Last month, two leading betting firms, Sportpesa and Betin, were forced to close shop in the country after they differed with KRA over tax. 

Mburu’s effort is complemented by a vibrant clique of new department chiefs, among them Kevin Safari, commissioner Customs and Border Control, who has vowed to eliminate illicit cross-border trade through technology.

In September, Safari told the Star he is banking on hi-tech surveillance and automation to grow customs revenues by more than Sh110 billion to hit Sh610 billion this financial year.

“We are working towards limiting illicit trade by blocking any porous [borders] within our systems. As we invest in hi-tech scanners, tracking devices, and real-time monitoring equipment, criminals are on the lookout. We won’t give them a chance,” Safari said.

Speaking to journalists during the East Africa Tax Investigators forum held in Nairobi early this month, KRA’s commissioner for Investigations and Enforcement David Yego said they are collaborating with local and neighbouring country enforcement agencies to deal with the growing cases of illicit financial flows.  

He said the agency is planning to charge 600 suspected tax evaders this year as it moves to recover lost revenue.

He added that KRA is reviewing tax agreements Kenya has with other countries in order to seal loopholes that aid illicit financial flows like transfer mispricing and tax avoidance.

"East Africa Community continues to lose much-needed revenue courtesy of loose legal channels like double tax agreements. Tax investigators are going to screen them to ensure that no revenue is lost,’’ Yego said.

He spoke during the East Africa regional meeting for commissioners of investigation and enforcement in Nairobi that attracted delegates from Kenya, Uganda, Rwanda, Burundi and Tanzania.

According to the Africa Tax Justice Network, Kenya has been losing $400 million (Sh40 billion) every year since 2011 through illicit financial flows.

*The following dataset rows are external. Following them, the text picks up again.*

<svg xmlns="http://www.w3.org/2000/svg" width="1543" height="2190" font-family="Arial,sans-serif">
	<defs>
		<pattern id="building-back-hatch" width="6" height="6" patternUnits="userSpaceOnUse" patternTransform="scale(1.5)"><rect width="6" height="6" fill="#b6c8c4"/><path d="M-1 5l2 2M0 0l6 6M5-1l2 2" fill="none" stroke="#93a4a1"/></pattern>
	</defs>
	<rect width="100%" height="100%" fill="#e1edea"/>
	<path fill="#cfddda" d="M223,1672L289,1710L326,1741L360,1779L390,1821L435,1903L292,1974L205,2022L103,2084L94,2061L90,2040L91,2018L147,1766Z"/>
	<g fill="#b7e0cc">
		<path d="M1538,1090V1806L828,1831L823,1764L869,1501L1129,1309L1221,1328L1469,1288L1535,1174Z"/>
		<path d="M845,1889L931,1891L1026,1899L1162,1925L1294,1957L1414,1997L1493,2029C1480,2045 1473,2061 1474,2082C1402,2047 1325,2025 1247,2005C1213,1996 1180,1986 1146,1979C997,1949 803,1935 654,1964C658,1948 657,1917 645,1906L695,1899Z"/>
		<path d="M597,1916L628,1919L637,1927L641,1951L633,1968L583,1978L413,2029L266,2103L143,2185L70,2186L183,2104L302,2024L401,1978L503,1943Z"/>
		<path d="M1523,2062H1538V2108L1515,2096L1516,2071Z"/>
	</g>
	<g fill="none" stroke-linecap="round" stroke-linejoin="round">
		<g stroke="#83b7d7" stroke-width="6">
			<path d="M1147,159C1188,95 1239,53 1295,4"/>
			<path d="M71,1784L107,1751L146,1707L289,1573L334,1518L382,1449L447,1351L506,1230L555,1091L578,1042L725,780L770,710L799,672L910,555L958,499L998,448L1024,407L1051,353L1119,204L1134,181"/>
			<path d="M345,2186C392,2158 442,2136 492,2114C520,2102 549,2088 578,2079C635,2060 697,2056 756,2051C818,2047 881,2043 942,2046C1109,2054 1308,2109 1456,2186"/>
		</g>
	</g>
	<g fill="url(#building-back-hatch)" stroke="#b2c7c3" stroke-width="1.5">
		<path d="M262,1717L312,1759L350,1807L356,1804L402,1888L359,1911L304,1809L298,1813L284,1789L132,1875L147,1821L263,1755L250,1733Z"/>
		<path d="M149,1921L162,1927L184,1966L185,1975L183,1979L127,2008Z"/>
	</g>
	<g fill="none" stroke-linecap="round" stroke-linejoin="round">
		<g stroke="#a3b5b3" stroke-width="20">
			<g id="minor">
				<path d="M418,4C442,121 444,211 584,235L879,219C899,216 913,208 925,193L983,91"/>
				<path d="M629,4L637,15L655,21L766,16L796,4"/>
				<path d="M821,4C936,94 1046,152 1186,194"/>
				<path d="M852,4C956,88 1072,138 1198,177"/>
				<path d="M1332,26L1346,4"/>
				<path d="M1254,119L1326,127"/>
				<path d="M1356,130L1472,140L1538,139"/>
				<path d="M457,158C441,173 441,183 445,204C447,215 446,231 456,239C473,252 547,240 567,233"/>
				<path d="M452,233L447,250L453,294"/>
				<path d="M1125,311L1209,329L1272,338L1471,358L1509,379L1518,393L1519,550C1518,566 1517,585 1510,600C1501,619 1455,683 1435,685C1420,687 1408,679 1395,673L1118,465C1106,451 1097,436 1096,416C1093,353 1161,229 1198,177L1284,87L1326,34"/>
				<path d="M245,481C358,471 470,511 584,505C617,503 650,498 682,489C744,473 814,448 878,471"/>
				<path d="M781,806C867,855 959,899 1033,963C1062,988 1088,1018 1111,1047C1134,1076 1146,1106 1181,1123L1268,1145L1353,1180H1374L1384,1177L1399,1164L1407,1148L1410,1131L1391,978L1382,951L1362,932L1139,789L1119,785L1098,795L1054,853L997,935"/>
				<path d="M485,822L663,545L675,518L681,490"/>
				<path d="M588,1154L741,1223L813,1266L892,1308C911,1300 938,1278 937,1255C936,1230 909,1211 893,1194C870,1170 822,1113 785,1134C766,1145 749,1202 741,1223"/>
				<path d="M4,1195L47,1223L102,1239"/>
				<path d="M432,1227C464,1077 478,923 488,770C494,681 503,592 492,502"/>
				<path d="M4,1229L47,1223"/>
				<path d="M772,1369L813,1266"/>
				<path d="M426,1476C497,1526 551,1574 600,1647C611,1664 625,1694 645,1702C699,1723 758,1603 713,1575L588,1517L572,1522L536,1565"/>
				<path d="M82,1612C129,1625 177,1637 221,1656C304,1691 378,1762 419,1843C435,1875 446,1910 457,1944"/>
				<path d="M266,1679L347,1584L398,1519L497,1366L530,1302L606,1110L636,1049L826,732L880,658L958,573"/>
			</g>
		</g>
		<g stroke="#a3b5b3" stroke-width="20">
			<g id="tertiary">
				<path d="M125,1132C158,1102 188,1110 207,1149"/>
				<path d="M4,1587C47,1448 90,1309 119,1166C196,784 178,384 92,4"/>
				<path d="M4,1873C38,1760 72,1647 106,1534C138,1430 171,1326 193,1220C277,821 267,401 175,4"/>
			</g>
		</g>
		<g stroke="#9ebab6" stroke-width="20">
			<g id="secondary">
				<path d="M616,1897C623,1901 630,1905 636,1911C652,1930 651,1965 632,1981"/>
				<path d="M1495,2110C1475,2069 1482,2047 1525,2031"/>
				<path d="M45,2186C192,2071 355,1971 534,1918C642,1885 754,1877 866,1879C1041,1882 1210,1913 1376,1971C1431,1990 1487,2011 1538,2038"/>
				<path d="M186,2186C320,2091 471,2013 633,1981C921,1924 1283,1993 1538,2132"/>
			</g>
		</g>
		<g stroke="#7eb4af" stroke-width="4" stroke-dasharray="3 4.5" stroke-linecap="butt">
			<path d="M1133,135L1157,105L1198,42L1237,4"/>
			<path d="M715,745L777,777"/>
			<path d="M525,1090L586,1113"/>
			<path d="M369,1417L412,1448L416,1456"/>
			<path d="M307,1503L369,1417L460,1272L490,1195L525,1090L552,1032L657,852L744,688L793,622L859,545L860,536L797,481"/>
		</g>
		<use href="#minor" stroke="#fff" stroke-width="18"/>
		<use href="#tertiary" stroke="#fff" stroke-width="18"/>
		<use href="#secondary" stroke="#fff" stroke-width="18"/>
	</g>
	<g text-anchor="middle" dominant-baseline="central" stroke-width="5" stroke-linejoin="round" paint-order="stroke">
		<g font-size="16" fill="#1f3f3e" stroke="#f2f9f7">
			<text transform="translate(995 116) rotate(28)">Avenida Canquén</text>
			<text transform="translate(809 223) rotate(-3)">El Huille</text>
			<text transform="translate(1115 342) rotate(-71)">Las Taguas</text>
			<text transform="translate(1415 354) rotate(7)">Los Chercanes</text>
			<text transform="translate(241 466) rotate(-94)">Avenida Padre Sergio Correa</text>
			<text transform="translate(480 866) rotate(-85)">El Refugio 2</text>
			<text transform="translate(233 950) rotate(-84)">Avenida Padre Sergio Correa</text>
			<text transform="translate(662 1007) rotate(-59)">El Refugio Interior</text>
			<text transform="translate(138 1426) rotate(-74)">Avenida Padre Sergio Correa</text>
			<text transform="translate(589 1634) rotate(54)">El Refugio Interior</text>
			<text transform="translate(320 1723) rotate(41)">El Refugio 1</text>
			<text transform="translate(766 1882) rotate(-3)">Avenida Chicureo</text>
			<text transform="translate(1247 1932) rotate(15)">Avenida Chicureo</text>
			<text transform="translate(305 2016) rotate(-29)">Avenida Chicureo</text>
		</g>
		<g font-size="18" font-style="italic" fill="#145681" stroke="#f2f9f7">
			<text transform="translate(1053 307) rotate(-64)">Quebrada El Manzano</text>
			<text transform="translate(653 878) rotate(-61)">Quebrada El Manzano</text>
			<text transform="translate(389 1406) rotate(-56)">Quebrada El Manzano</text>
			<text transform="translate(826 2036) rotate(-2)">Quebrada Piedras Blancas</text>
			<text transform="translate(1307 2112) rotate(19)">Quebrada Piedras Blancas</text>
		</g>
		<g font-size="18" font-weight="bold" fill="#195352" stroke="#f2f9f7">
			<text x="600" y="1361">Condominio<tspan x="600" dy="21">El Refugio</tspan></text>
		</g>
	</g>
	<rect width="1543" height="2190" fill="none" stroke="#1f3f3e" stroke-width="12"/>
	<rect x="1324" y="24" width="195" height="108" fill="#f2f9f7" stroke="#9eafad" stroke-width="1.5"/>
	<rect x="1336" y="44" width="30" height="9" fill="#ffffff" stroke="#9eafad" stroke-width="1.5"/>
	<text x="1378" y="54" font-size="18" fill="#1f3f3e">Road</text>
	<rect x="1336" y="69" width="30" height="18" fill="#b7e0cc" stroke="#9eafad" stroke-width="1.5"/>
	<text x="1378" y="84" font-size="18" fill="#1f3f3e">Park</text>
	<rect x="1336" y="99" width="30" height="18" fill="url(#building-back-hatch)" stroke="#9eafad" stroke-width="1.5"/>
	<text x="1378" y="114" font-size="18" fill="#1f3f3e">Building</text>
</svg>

This, even as KRA continues to miss its tax targets, forcing the government to turn to borrowing to fund budgets.

Last year, the taxman missed its target by Sh250 billion, collecting Sh1.44 trillion against its original target of Sh1.69 trillion.

The deficit of 7.4 per cent forced National Treasury to borrow Sh891 billion during the period, pushing up the country’s public debt to Sh5.8 trillion by the end of the 2018-19 financial year.

The amount lost through tax evasion this year so far is slightly over a quarter of what KRA missed last year. The taxman is expected to collect Sh1.8 trillion in the current financial year.

Oxfam International estimates that Africa loses at least $50 billion every year in illicit financial flows, an amount higher than what the continent receives in foreign aids annually.

In August, the tax agency released a new tax investigation framework that could see anyone who blocks its officers from carrying out their duties under the tax laws risk being fined up to Sh1 million or going to jail for up to three years.

In the new framework, KRA said investigations would be undertaken with or without taxpayers' cooperation.

Failure to register or deregister for tax purposes will lead to a penalty of Sh100,000 per month but not more than Sh1 million

Furthermore, failure to retain records and documents will make the taxman penalise you 10 per cent of the amount payable to which the document relates. Where no tax is payable for the reporting period, Sh100,000 shall apply as the penalty.

The omission of income from returns, under-declarations of income, or deliberately defaulting on an obligation imposed by a tax law will land you a fine of Sh10 million or double the tax evaded, whichever is higher or imprisonment for a term not exceeding 10 years, or both. 

The agency is also targeting tax experts who help companies develop tax avoidance schemes.

While tax avoidance is not a crime, aggressive profit shifting by exploiting tax policy loopholes denies the country billions in revenues.

To curb this, anyone assisting a taxpayer to create a tax avoidance scheme, or abetting or aiding a taxpayer to evade tax will be liable to a fine equal to double the tax evaded or to a fine not less than Sh5 million, whichever is higher or to imprisonment for a term not exceeding five years, or both.

KRA is also working towards reviewing Kenya's tax agreements with other countries in order to help the country fix tax avoidance loopholes.